On Mothering Sunday we celebrate everything that is contained within these words … we celebrate the compassion, kindness, humility and patience of Mother Church … just as we celebrate those same qualities in our own mothers.
Of course, the growth pangs of human children can bring about times of disagreement and possibly estrangement … just as we see similar moments of disagreement and estrangement in the life of our Mother Church …
But we should not dwell on the negative … instead we are called to forgive and to clothe ourselves with the love which binds everything together in perfect harmony.
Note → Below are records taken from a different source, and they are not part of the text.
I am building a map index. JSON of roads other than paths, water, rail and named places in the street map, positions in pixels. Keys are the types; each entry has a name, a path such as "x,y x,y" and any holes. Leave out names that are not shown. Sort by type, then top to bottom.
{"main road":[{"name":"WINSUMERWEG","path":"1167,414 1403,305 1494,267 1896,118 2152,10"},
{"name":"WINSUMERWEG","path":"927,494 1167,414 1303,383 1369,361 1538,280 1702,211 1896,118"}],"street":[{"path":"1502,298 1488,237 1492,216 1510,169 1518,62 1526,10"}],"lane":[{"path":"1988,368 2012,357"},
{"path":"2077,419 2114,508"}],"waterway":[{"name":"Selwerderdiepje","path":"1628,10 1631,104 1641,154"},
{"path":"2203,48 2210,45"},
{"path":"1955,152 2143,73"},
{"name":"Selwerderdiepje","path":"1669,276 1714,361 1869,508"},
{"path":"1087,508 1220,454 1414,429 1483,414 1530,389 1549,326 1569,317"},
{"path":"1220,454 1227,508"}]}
In recent days I have received emails from a range of different on-line retail outlets. Each of those emails was offering me the option of ‘opting out’ of their Mothers’ Day marketing … just in case it caused me offence.
Every one of us can remember moments when the mother/child relationship has become somewhat strained, but … if such moments come to the fore today, of all days, we are called to remember those words of St Paul …
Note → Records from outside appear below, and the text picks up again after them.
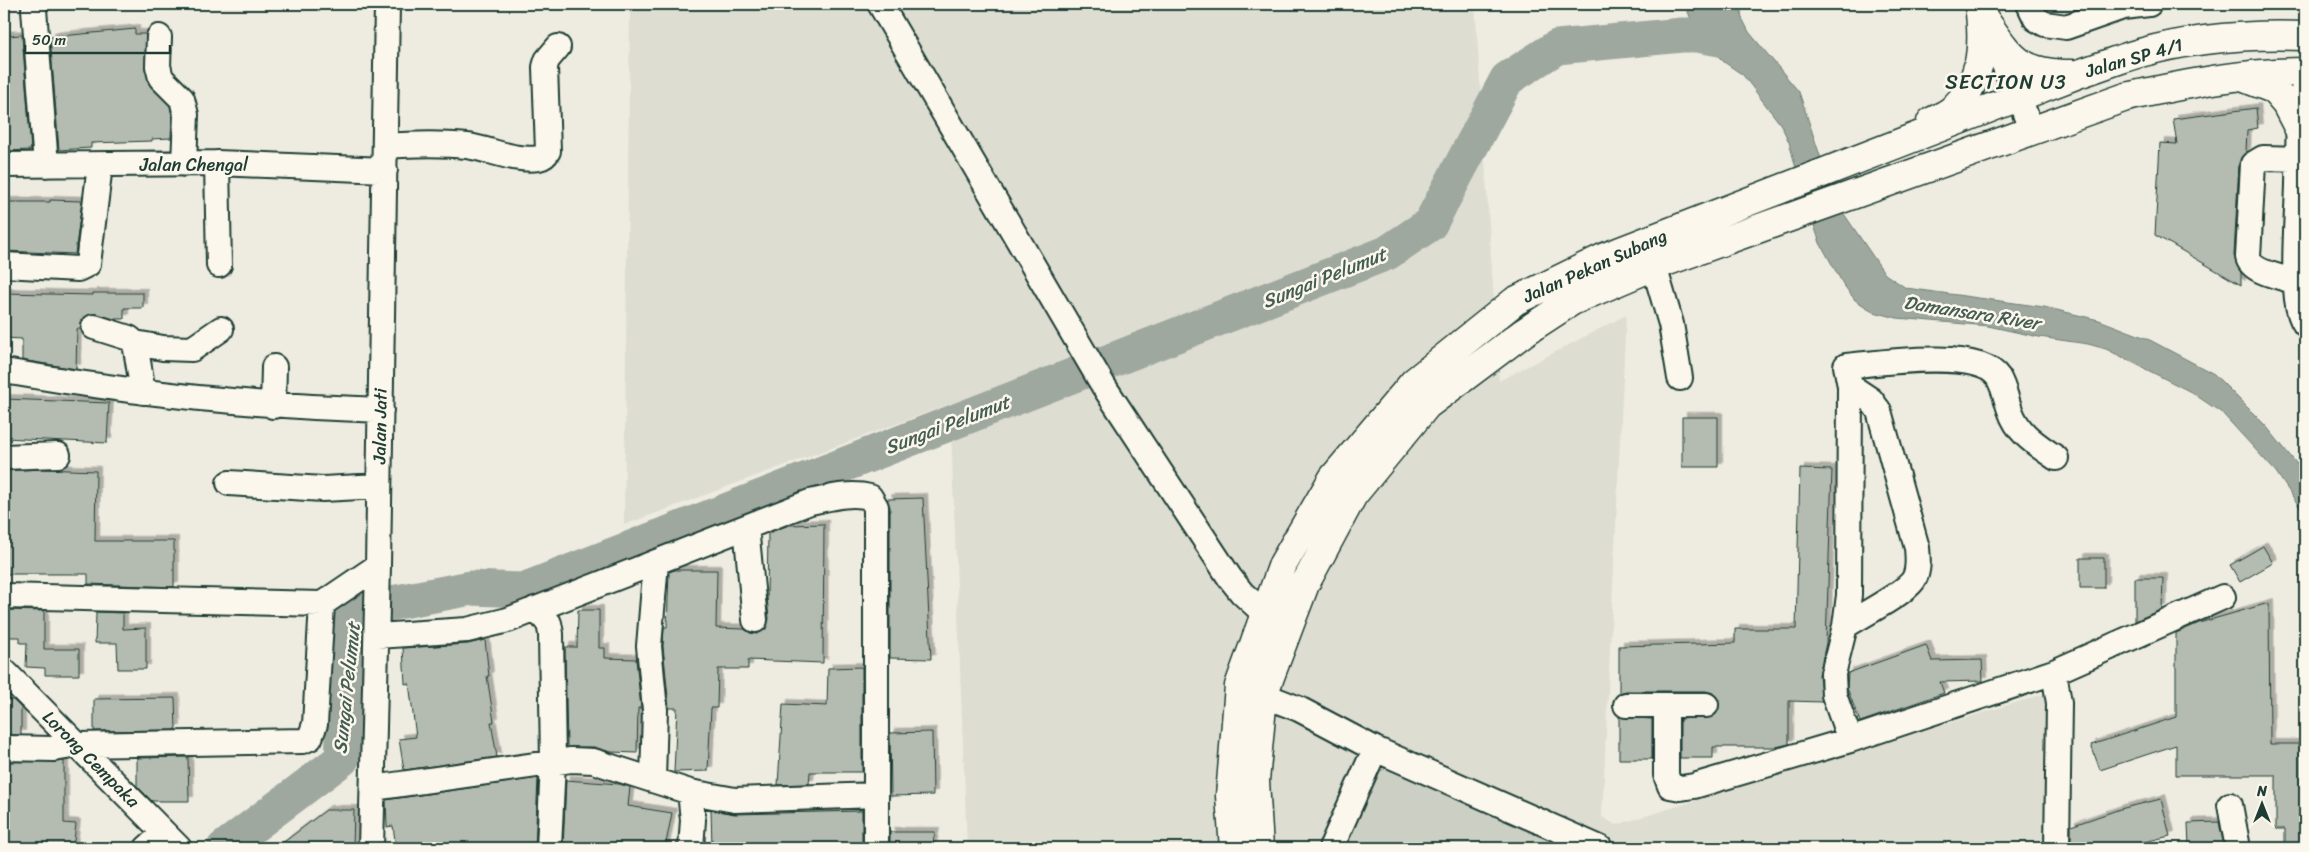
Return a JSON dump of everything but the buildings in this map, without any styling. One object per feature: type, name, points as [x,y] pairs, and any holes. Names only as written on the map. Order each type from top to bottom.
[{"type":"main road","points":[[1978,8],[2004,48],[2016,62],[2054,74],[2078,74]]},
{"type":"main road","points":[[1869,154],[1951,111],[1967,90],[1980,64],[1983,40],[1978,8]]},
{"type":"main road","name":"Jalan SP 4/1","points":[[1869,154],[2078,74],[2141,52],[2207,39],[2305,36]]},
{"type":"main road","name":"Jalan SP 4/1","points":[[1874,187],[2126,97],[2197,81],[2238,75],[2305,72]]},
{"type":"main road","points":[[2238,75],[2273,89],[2286,104],[2302,140]]},
{"type":"main road","name":"Jalan Pekan Subang","points":[[1234,848],[1230,796],[1239,686],[1264,613],[1283,564],[1332,478],[1414,382],[1515,301],[1606,257],[1869,154]]},
{"type":"main road","name":"Jalan Pekan Subang","points":[[1259,848],[1255,781],[1263,695],[1305,584],[1353,495],[1427,405],[1523,333],[1572,302],[1654,266],[1874,187]]},
{"type":"street","name":"Jalan Jati","points":[[372,848],[378,595],[387,4]]},
{"type":"street","points":[[880,4],[1103,385],[1230,578],[1242,593],[1264,613]]},
{"type":"street","points":[[2029,4],[2036,19],[2055,27],[2066,27],[2123,7],[2149,4]]},
{"type":"street","points":[[1978,8],[2019,97],[2031,130]]},
{"type":"street","points":[[34,9],[46,165]]},
{"type":"street","points":[[159,37],[158,66],[161,78],[182,99],[186,115],[184,164]]},
{"type":"street","points":[[385,146],[428,143],[468,146],[508,156],[538,158],[545,156],[548,151],[545,67],[547,60],[558,47]]},
{"type":"street","points":[[2305,82],[2297,300],[2302,320],[2305,324]]},
{"type":"street","points":[[2299,270],[2256,268],[2249,262],[2248,257],[2253,164],[2302,140]]},
{"type":"street","points":[[217,164],[219,265]]},
{"type":"street","name":"Jalan Chengal","points":[[4,165],[217,164],[385,170]]},
{"type":"street","points":[[4,265],[78,269],[84,268],[88,264],[100,165]]},
{"type":"street","points":[[1654,266],[1672,324],[1680,378]]},
{"type":"street","points":[[94,327],[129,338],[135,343],[163,348],[192,349],[221,329]]},
{"type":"street","points":[[135,343],[143,392]]},
{"type":"street","points":[[1850,740],[1834,695],[1836,658],[1845,626],[1849,595],[1850,386],[1846,366],[1953,359],[1974,362],[1988,368],[1998,377],[2016,424],[2026,437],[2056,458]]},
{"type":"street","points":[[273,406],[274,367]]},
{"type":"street","points":[[4,371],[77,384],[273,406],[381,410]]},
{"type":"street","points":[[1845,626],[1900,592],[1914,580],[1918,561],[1917,548],[1879,411],[1871,400],[1850,386]]},
{"type":"street","points":[[4,457],[58,455]]},
{"type":"street","points":[[229,483],[323,489],[379,486]]},
{"type":"street","points":[[377,632],[467,630],[508,620],[810,502],[842,495],[859,494],[870,497],[876,507],[878,646],[875,703],[876,848]]},
{"type":"street","points":[[746,527],[755,620]]},
{"type":"street","points":[[653,780],[655,710],[649,646],[656,562]]},
{"type":"street","points":[[4,596],[322,604],[378,566]]},
{"type":"street","points":[[1666,705],[1666,775],[1670,786],[1681,788],[1694,786],[1850,740],[2054,672],[2222,598]]},
{"type":"street","points":[[4,748],[54,749],[78,745],[303,741],[310,738],[315,724],[322,604]]},
{"type":"street","points":[[535,609],[548,623],[551,634],[553,762],[549,848]]},
{"type":"street","name":"Lorong Cempaka","points":[[4,671],[78,745],[163,843]]},
{"type":"street","points":[[2054,672],[2059,703],[2057,848]]},
{"type":"street","points":[[1263,695],[1299,709],[1375,749],[1600,848]]},
{"type":"street","points":[[1626,705],[1706,705]]},
{"type":"street","points":[[1331,848],[1375,749]]},
{"type":"street","points":[[373,788],[571,760],[592,761],[690,792],[735,800],[876,795]]},
{"type":"street","points":[[690,792],[693,820],[691,848]]},
{"type":"street","points":[[2230,805],[2238,848]]},
{"type":"shaded area","points":[[630,4],[1475,4],[1499,381],[1626,315],[1602,817],[1616,825],[2047,693],[2046,848],[967,848],[950,404],[624,525]]},
{"type":"shaded area","points":[[2036,4],[2112,4],[2072,18],[2049,18]]},
{"type":"shaded area","points":[[1390,766],[1577,848],[1339,848],[1378,772]]},
{"type":"water","name":"Damansara River","points":[[1685,4],[1740,4],[1742,18],[1749,32],[1799,92],[1830,186],[1842,211],[1885,274],[1906,288],[2044,307],[2099,320],[2146,338],[2214,374],[2266,426],[2305,474],[2305,515],[2276,472],[2222,413],[2191,392],[2106,349],[1988,326],[1897,318],[1874,312],[1855,300],[1843,284],[1820,243],[1801,187],[1789,142],[1781,125],[1743,75],[1724,62],[1697,35]]},
{"type":"waterway","name":"Sungai Pelumut","points":[[224,848],[342,759],[348,627],[355,610],[471,588],[523,590],[1387,253],[1430,224],[1507,79],[1557,47],[1682,35],[1697,35],[1731,41]]},
{"type":"district","name":"SECTION U3","points":[[2006,82]]}]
We are called to be compassionate, kind, humble, meek and patient … and that is a responsibility that is laid upon both sides in this transaction of love and thankfulness.
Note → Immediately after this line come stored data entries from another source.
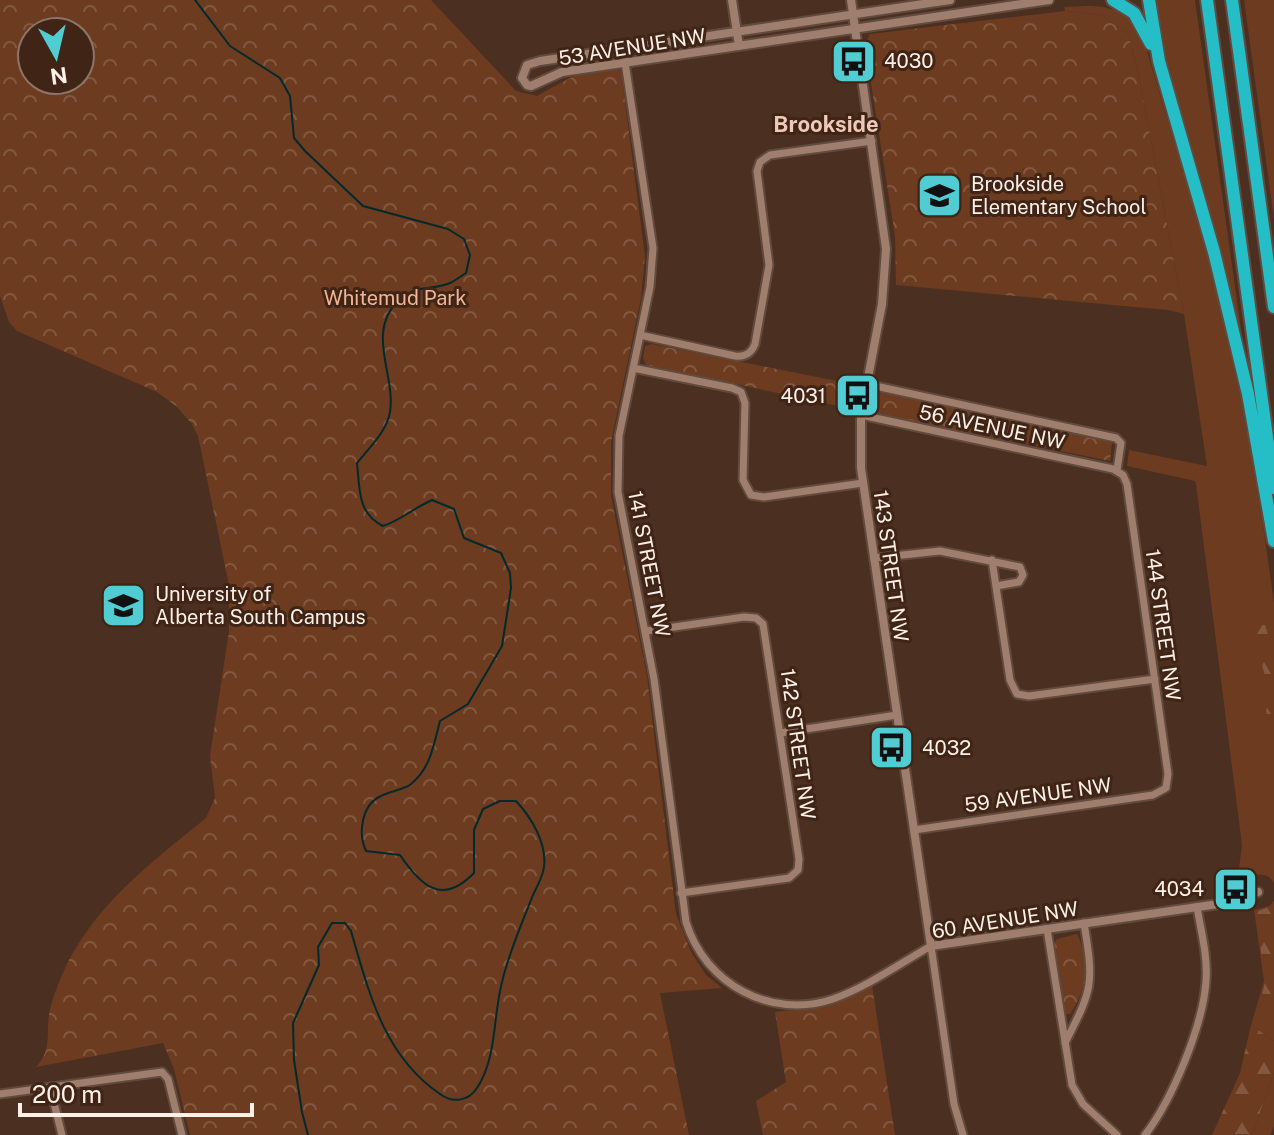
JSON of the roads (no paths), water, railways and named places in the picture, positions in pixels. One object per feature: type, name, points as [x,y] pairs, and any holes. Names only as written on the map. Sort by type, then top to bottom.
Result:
[{"type":"highway","points":[[1113,0],[1139,19],[1159,61]]},
{"type":"highway","points":[[1149,0],[1159,61],[1214,252],[1248,394],[1274,541]]},
{"type":"highway","points":[[1207,0],[1274,488]]},
{"type":"highway","points":[[1232,0],[1274,307]]},
{"type":"street","points":[[732,0],[739,46]]},
{"type":"street","name":"143 STREET NW","points":[[851,0],[883,216],[886,262],[882,304],[861,415],[863,483],[954,1104],[963,1135]]},
{"type":"street","name":"53 AVENUE NW","points":[[950,0],[531,63],[524,69],[522,78],[531,86],[562,72],[1049,0]]},
{"type":"street","name":"141 STREET NW","points":[[623,49],[653,248],[650,287],[619,436],[617,482],[654,679],[685,919],[691,937],[705,960],[724,980]]},
{"type":"street","points":[[640,335],[735,356],[748,354],[755,344],[769,265],[757,171],[760,162],[770,155],[872,141]]},
{"type":"street","points":[[633,368],[741,392],[745,403],[743,480],[751,495],[764,497],[863,483]]},
{"type":"street","points":[[866,384],[1116,438],[1120,442],[1117,470]]},
{"type":"street","name":"56 AVENUE NW","points":[[861,415],[1117,470]]},
{"type":"street","name":"144 STREET NW","points":[[1117,470],[1126,478],[1127,484],[1168,774],[1166,788]]},
{"type":"street","points":[[874,558],[940,551],[1017,565],[1023,573],[1017,583],[996,586]]},
{"type":"street","points":[[992,560],[1010,680],[1017,694],[1029,696],[1155,679]]},
{"type":"street","name":"142 STREET NW","points":[[646,631],[744,617],[759,620],[766,632],[799,859],[796,873],[785,879],[681,893]]},
{"type":"street","points":[[780,733],[897,715]]},
{"type":"street","name":"59 AVENUE NW","points":[[914,830],[1153,795],[1166,788]]},
{"type":"street","name":"60 AVENUE NW","points":[[724,980],[768,1001],[799,1005],[820,1003],[843,995],[931,946],[1197,907],[1237,900],[1258,892]]},
{"type":"street","points":[[1145,1135],[1164,1106],[1182,1066],[1202,1005],[1206,975],[1197,907]]},
{"type":"street","points":[[1064,1043],[1091,983],[1084,923]]},
{"type":"street","points":[[1047,929],[1070,1078],[1077,1096],[1117,1135]]},
{"type":"street","points":[[0,1094],[165,1072],[182,1135]]},
{"type":"street","points":[[50,1087],[62,1135]]},
{"type":"waterway","points":[[195,0],[230,46],[280,78],[290,96],[294,138],[363,206],[448,229],[464,239],[470,255],[466,273],[450,283],[406,295],[389,312],[383,340],[390,412],[381,433],[357,463],[361,499],[375,521],[383,526],[432,500],[454,509],[464,538],[501,553],[510,573],[511,588],[502,646],[468,704],[440,721],[431,755],[418,778],[408,786],[381,796],[369,806],[362,828],[366,851],[400,855],[424,883],[442,890],[452,888],[474,873],[474,830],[483,809],[500,801],[516,801],[537,831],[544,858],[542,874],[505,971],[488,1064],[477,1088],[465,1098],[455,1100],[440,1094],[405,1061],[381,1022],[351,931],[345,923],[332,923],[318,947],[319,965],[293,1023],[294,1060],[308,1135]]},
{"type":"place","name":"4030","points":[[853,61]]},
{"type":"place","name":"Brookside Elementary School","points":[[940,195]]},
{"type":"place","name":"4031","points":[[857,396]]},
{"type":"place","name":"University of Alberta South Campus","points":[[124,606]]},
{"type":"place","name":"4032","points":[[891,748]]},
{"type":"place","name":"4034","points":[[1235,889]]},
{"type":"district","name":"Brookside","points":[[826,124]]},
{"type":"park label","name":"Whitemud Park","points":[[395,298]]}]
Mary, the mother of Our Lord, began her journey into parenthood in the most unlikely and unpredictable of ways. Her son, like Yuliya’s daughter, was born in the most trying of conditions. From the moment of his birth, like little Vera in Ukraine, Jesus’ life was threatened.
Through the wisdom and the grace of God, Mary’s son grew into the man we know to be the Son of God.
The end of Jesus’ life on earth revealed the anger and the cruelty of humanity.
I hope and pray that little Vera will come to know a kinder and more compassionate side to human nature.
But … whatever befalls any of us … we are called to remember that, even as he hung on the cross, Jesus commended us into the love and care of each other.
Today we remember our earthly mothers, and our Mother Church … In these troubled and dangerous times, let us also put our faith in the God whose Son paid the ultimate human price in order that we might all come to know the glory, and the love, and the forgiveness of his Heavenly Father.
And, if we struggle with darker memories of our earthly mothers, or bitterness towards our Mother Church, let us not forget that both are human constructs and, as such, make mistakes.
Then, let us be humble as we forgive, and let us all allow the peace of Christ to rule in our hearts, as we live out a life that is ever thankful for the love we have been given in this world.
Oh … and let us also be thankful that our mothers did on that day, however many years ago, give up her real name, in order that we might know her as ‘Mum’!